# Mystery Seiko - Anyone Know Anything...?



## Bassplayer (Jul 29, 2009)

I bought this last night off e.bay and to add to my Seiko stable as I was somewhat intigued by it.



















It's a 5M42 kinetic reputed to be a Japanese market only import but I've not come across the design before (and like it very much). The shot of the caseback shows it bears the movement - case numbers 5M42 - 0H70 and throwing those into google come up with... absolutely nothing.

All of my efforts thus far to find something out about this watch have come to nothing. The model number would be a great start, but if anyone here has _anything at all_ about this watch in particular (I'm pretty au fait with the 5M42's capacitor failures) or has actually owned this model then I'd love to speak with you.

Cheers,

Dave.

PS Pics from e.bay vendor - sorry about quality.


----------



## judeep (Jul 8, 2009)

Bassplayer said:


> I bought this last night off e.bay and to add to my Seiko stable as I was somewhat intigued by it.
> 
> 
> 
> ...


Not a clue I'm afraid Dave but I like it a lot. And welcome to :rltb:


----------



## chris l (Aug 5, 2005)

I like it; the dial reminds me of the later Arcturas, but it must be an older watch if it it has the 42 movement.

I did the capacitor swap on my SQ50 42 and was impressed by how easy it was; the back on mine has all of your markings, except mine is 5M42-OC70

Your model number 5M42-OH70 pops up on a number of Japanese websites (Google), so it may be a Japanese only version...

nice one!


----------



## Bassplayer (Jul 29, 2009)

chris l said:


> I like it; the dial reminds me of the later Arcturas, but it must be an older watch if it it has the 42 movement.
> 
> I did the capacitor swap on my SQ50 42 and was impressed by how easy it was; the back on mine has all of your markings, except mine is 5M42-OC70
> 
> ...


Mystery solved! The watch was identified by the all knowing Quartzimodo.com in about ten minutes flat.

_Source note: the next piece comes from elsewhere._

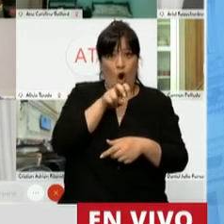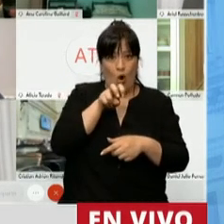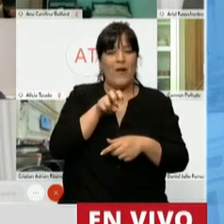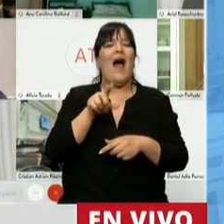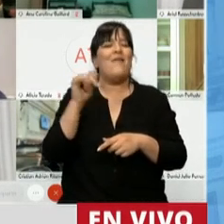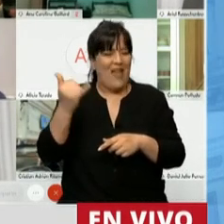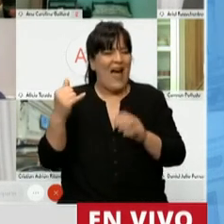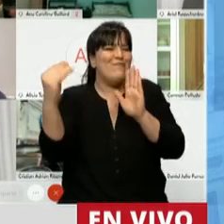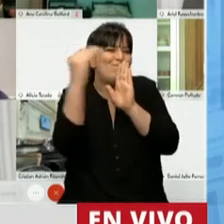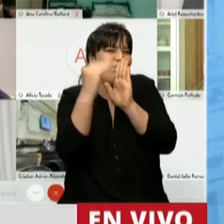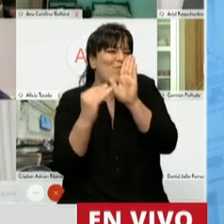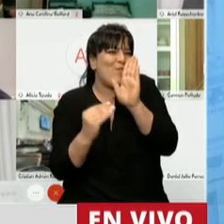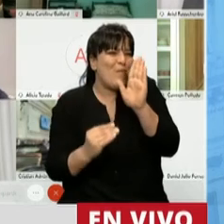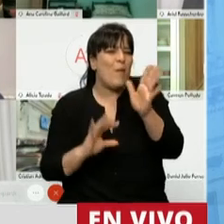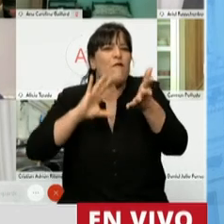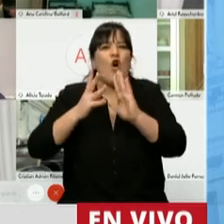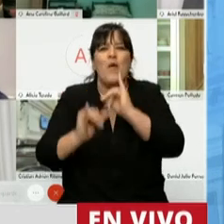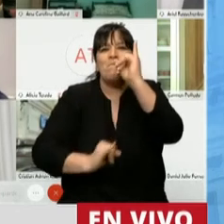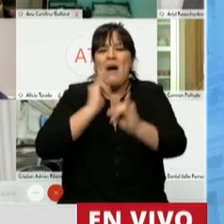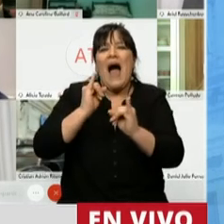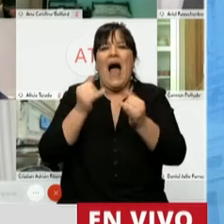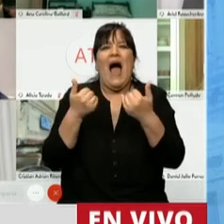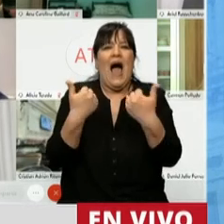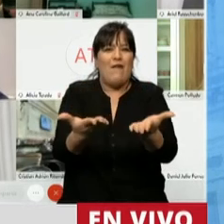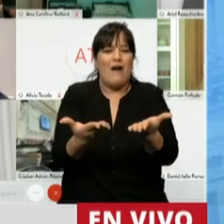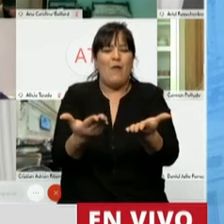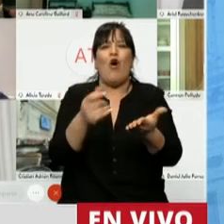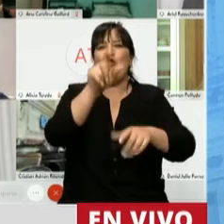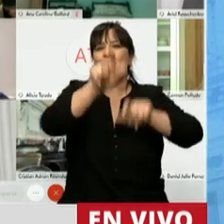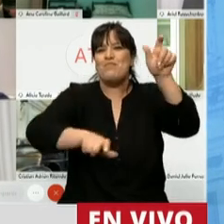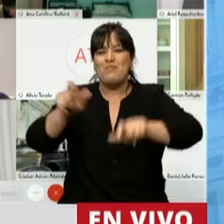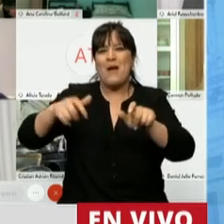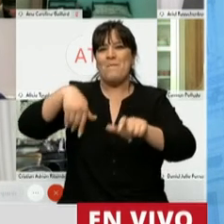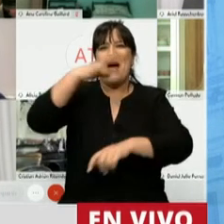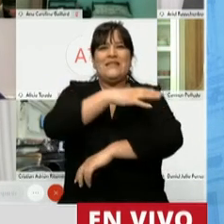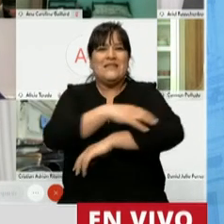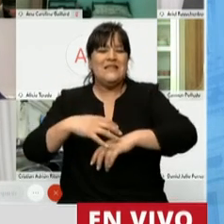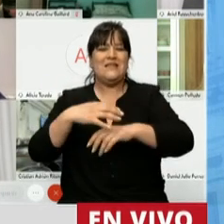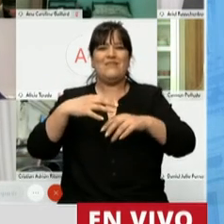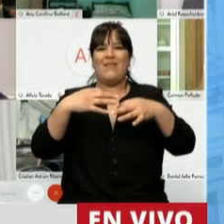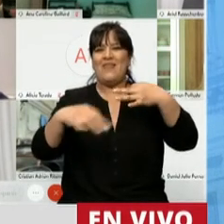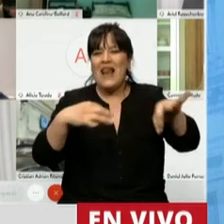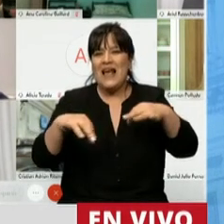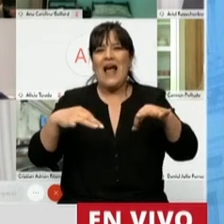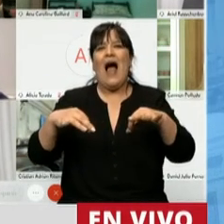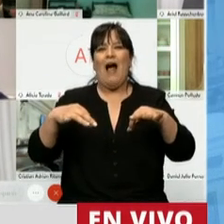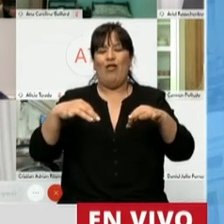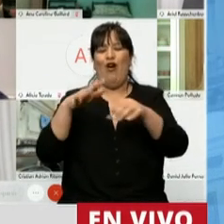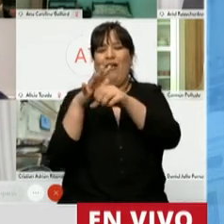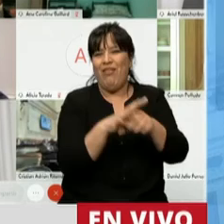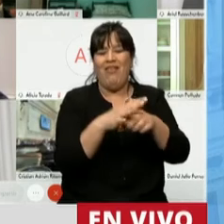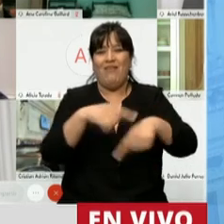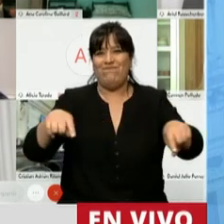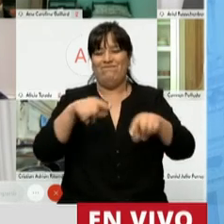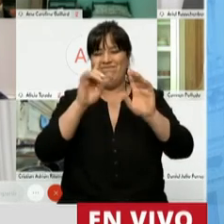un intento de favorecer a sectores sociales más desprotegidos muchas veces marginados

Its an SKH555P - made in Singapore with a movement wholly manufactured in Japan. These were sold throughout Asia but not sold in Japan, Europe or the Americas - which is probably why there's nothing about it on any WIS sites anywhere, because it simply wasn't available in the territories which really CARE about their watches.

There were two other versions - the 551 and the 553 which were silver and black faced respectively. This one, the 555, is dark blue.










Thanks for your help guys, I really appreciate your efforts.

Dave.


----------